Source : commission des finances du Sénat, d'après les données fournies par OCAPIAT
Cette modulation, qui entre dans les attributions de l'Opco en tant que gestionnaire du dispositif - dans les limites imposées par le RGEC - n'a à la connaissance des rapporteurs spéciaux été mise en oeuvre que par OCAPIAT. Réalisée à la baisse, elle permet de concentrer le soutien public sur les priorités définies par l'administration centrale dans ses instructions, tout en diminuant la participation du FNE-Formation au financement de formations qui ne concernent pas les publics prioritaires.
OCAPIAT indique d'ailleurs que cette modulation du taux de cofinancement a atteint son objectif, dans la mesure où la part des séniors parmi les bénéficiaires a augmenté de 12,6 % en 2021-2022 à 15 % en 2023.
En ce sens, la modulation du taux de prise en charge permet à la fois de s'adapter à la raréfaction des financements publics et de piloter le dispositif dans un sens plus favorable à l'atteinte de ses objectifs.

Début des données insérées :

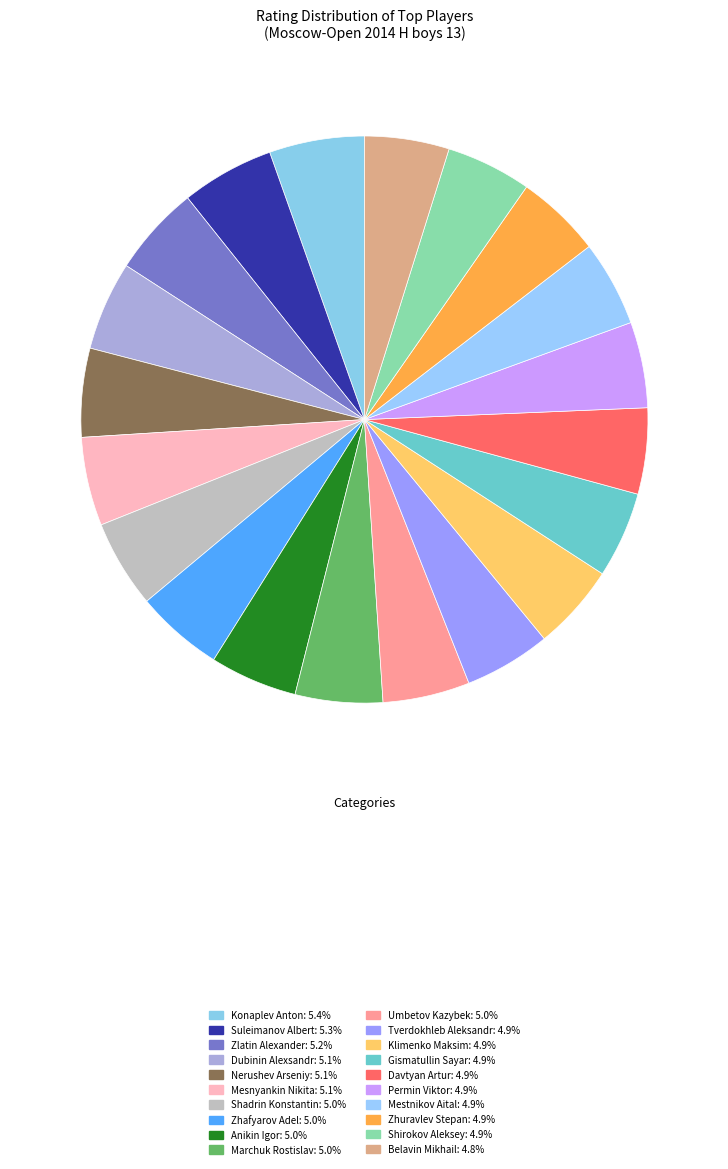

What is the total percentage of Gismatullin Sayar and Permin Viktor?

9.8%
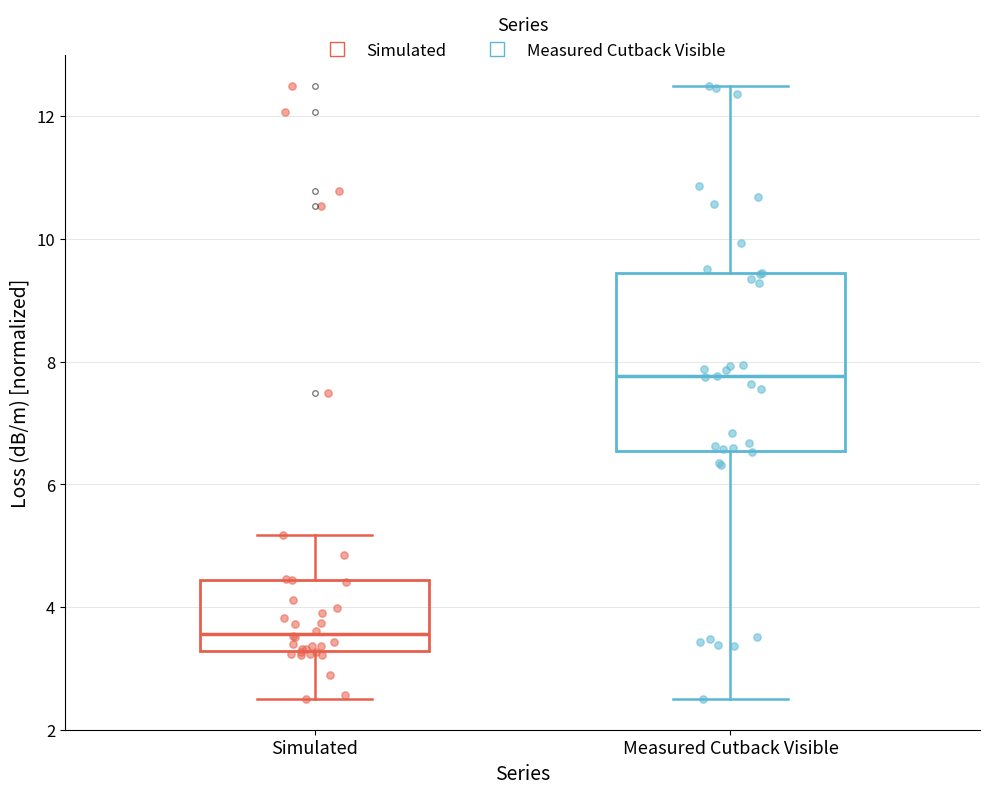

Reading left to right, read every box against the y-axis: the position of its median line, the range the box covers, and the ends of its whiskers. The values are not printed on the chart, so give them approximately, as read against the axis.

Simulated: median 3.6, box 3.2 to 4.4, whiskers 2.6 to 5.2
Measured Cutback Visible: median 7.8, box 6.6 to 9.4, whiskers 2.6 to 12.6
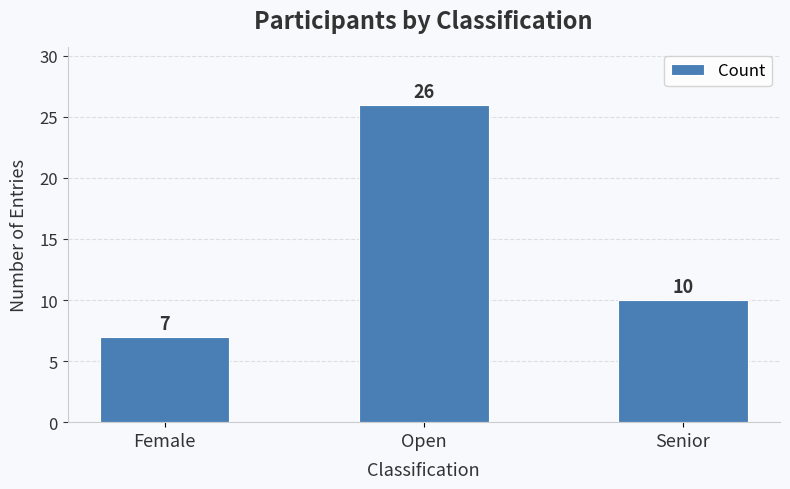

Is it true that the value at Senior is 10?

True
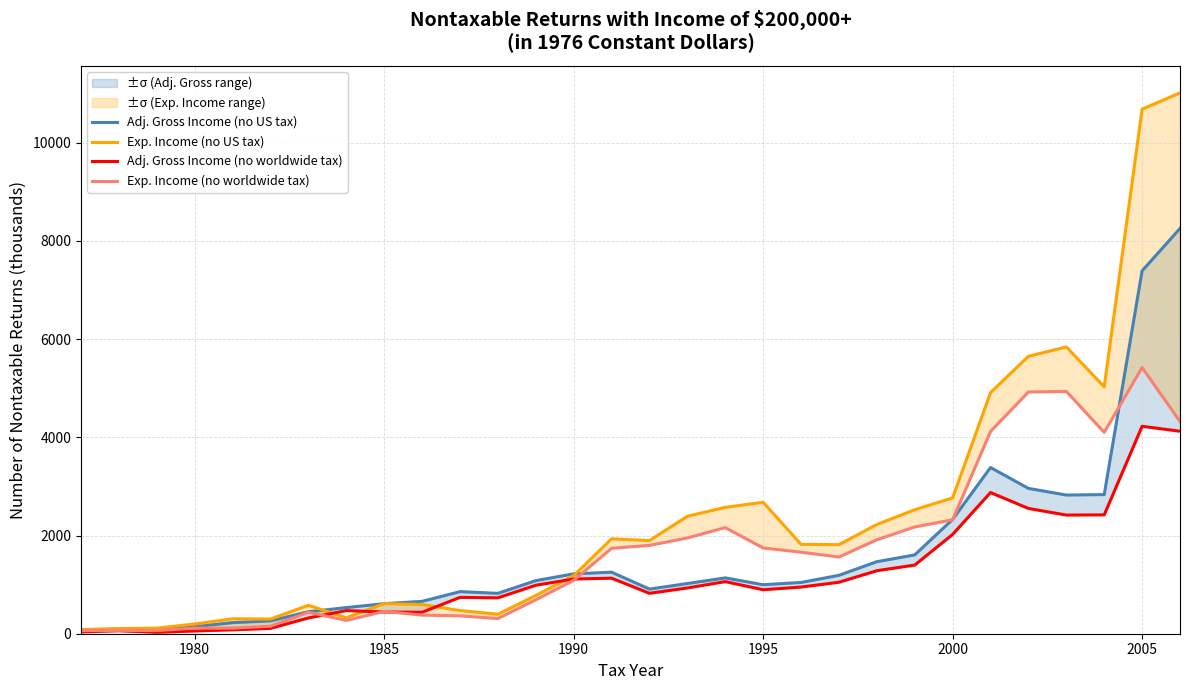

How many intersections are there between Exp. Income (no US tax) and Adj. Gross Income (no worldwide tax)?

4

Recommandation n° 3 : Cibler les prises en charge au titre du FNE-Formation vers les formations, les coûts et les publics prioritaires :
- Cibler les formations les plus stratégiques au sein des transitions jugées prioritaires par chaque Opco ;
- Réduire l'assiette des coûts éligibles à la prise en charge par le FNE-Formation et plafonner les niveaux de prise en charge ;
- Moduler les taux de prise en charge des formations en fonction des priorités identifiées, dans une double perspective d'économies et de ciblage des crédits.